**Work item**
One part of the entries below is wanted: the lines from the one containing "pinky mcp: (1294, 992)" through the one containing "ring tip: (174, 319)". Write those out exactly and nothing else.

(Stored items)
============

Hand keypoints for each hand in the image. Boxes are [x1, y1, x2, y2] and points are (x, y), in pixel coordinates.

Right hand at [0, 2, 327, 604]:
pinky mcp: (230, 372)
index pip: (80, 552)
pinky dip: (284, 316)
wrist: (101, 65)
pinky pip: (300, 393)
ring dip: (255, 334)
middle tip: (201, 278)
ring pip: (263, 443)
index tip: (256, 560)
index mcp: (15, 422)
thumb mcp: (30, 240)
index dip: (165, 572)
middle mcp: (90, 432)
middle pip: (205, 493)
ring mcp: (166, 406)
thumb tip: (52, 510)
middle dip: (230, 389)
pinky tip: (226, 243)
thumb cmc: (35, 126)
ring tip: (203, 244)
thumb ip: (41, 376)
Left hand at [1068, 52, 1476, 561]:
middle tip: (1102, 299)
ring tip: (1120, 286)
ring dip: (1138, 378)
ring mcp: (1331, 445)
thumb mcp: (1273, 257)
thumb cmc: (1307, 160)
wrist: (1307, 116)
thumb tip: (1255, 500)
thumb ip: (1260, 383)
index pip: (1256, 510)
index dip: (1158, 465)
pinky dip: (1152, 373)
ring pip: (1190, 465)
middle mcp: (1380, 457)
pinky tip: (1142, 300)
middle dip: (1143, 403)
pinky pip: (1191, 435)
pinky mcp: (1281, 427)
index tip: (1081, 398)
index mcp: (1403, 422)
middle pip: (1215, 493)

============

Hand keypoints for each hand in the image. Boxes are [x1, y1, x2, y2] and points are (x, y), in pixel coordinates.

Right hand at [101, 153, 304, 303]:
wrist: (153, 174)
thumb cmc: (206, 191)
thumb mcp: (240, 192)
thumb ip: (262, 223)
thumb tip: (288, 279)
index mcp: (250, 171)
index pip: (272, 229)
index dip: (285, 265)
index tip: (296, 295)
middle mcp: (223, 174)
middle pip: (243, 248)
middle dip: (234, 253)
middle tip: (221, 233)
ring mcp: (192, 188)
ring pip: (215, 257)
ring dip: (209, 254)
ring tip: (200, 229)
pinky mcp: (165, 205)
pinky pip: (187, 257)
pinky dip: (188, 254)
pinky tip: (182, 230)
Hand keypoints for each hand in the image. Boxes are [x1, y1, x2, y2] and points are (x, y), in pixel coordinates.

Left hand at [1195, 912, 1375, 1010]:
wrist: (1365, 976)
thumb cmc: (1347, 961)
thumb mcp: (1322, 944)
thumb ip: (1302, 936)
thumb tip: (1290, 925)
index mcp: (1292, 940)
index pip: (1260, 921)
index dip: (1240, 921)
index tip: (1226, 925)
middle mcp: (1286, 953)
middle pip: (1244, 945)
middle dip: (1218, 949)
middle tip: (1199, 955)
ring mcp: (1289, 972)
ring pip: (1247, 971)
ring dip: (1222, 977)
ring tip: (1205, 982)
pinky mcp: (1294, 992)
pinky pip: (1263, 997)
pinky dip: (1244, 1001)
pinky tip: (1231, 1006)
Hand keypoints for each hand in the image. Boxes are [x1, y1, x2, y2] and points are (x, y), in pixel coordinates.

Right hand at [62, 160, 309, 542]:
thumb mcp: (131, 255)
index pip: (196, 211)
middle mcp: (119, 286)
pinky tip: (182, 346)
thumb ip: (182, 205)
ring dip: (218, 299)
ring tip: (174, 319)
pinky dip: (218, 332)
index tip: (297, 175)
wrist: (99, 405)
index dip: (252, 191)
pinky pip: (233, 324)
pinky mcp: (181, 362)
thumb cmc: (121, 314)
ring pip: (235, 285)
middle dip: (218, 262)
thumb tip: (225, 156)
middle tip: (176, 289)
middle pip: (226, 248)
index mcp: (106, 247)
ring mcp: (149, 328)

============

**Task solution**
pinky mcp: (1294, 992)
pinky pip: (1263, 997)
pinky dip: (1244, 1001)
pinky tip: (1231, 1006)
Hand keypoints for each hand in the image. Boxes are [x1, y1, x2, y2] and points are (x, y), in pixel coordinates.

Right hand at [62, 160, 309, 542]:
thumb mcp: (131, 255)
index pip: (196, 211)
middle mcp: (119, 286)
pinky tip: (182, 346)
thumb ip: (182, 205)
ring dip: (218, 299)
ring tip: (174, 319)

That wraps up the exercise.